Faster Kill Chain
BY Herschel Smith17 years, 3 months ago
In A-10s Aid in Counterinsurgency, we discussed the new role being contemplated for A-10s. The storied tank-killer has a new mission, i.e., that of aiding and assisting in counterinsurgency, or so it was being planned (debates on this can be seen in Air Power and Small Wars, and Warfare and Lawfare: An Unstable Alchemy). Perhaps as a test for this mission, the A-10 (438th Air Expeditionary Group) went back into action to provide close air support for Marines in the Anbar Province. Not long after this deployment, it was announced that the The USAF was considering a new A-10 COIN Squadron. The consideration and debates have been concluded, and the decision has been made to upgrade the “Warthog” to the A-10C, with improved electronics, avionics and weapons controls, consistent with our observation that “redeployment of this beautiful aircraft will require the involvement of engineering.”
The deployment of the newly upgraded Fairchild Republic A-10C Thunderbolt II bomber-attack aircraft in Iraq next month will make it easier for the US Air Force (USAF) to provide close air support to ground troops, according to the commander of USAF’s Air Combat Command, General Ronald Keys.
However, more extensive upgrades are still needed to keep the aircraft on top of its game, he said.
General Keys said the USAF’s modernisation plans for the A-10 ‘Wart Hog’ have been held back from their full potential by bureaucratic wrangling and congressional resistance.
“This is not the super Hog we envisioned but this is a better-than-average Hog,” Gen Keys said during a ceremony to announce initial operational capability of the A-10C at Langley Air Force Base in Virginia on 21 August.
“The hardest wars we fight are not on the battlefield but the wars we fight in the halls of Congress, they are fought in the Pentagon, they are fought in these programmes, to make sure the money is paid and eventually the programme is operating.”
Despite voicing frustration with the overall pace of A-10 modernisation, Gen Keys said the USAF was off to a good start with the USAF’s Precision Engagement programme, which aims to upgrade all 356 aircraft to the A-10C configuration by 2011.
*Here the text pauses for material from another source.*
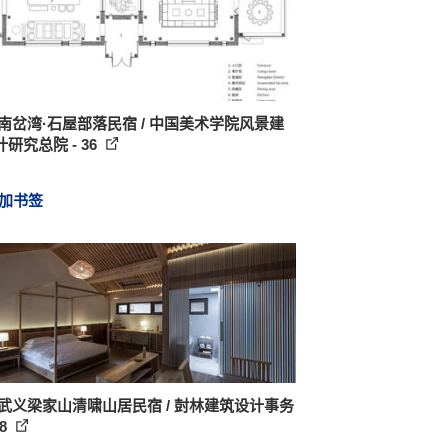
 南岔湾·石屋部落民宿 / 中国美术学院风景建
研究总院 - 36
加书签
 武义梁家山清啸山居民宿 / 尌林建筑设计事务
38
The modifications to the A-10C were significant.
The A-10’s enhancements included, among other modifications, new sensors that allow the fighter to “identify and strike targets from higher altitudes and greater distances,” according to the Air Force.
New color displays were added in the cockpit and the throttle and stick were upgraded to increase “situational awareness of the pilot and the ability to perform most tasks without removing his or her hands from the throttle or the stick.”
Courtesy of Dailypress.com. We only disagree on one count: ugly aircraft! Nay, and in the superlative degree. She’s a beauty! Watch it all. Faster kill chain. Just so.
On August 27, 2007 at 9:36 am, fumento said:
Ah! But just another chance for the Air Force to claim that there’s no use for helicopter gunships!
On August 28, 2007 at 1:45 am, Herschel Smith said:
Michael, leave it to you to think of something that I have not. No, and in the superlative degree. Not only do we need a COIN aircraft, but we need helicopter gunships. Yes to all of the above.
When we were at Myrtle Beach years ago when the air force base was open there (on vacation), and took a visit to the AFB as part of our vacation, upon hearing about the A-10’s redundant pneumatic controls design, she asked, “where is the plane that Tom Cruise flew?”
And at this point, every educated person wanted to shoot her. And properly so. It is a good thing we didn’t have firearms.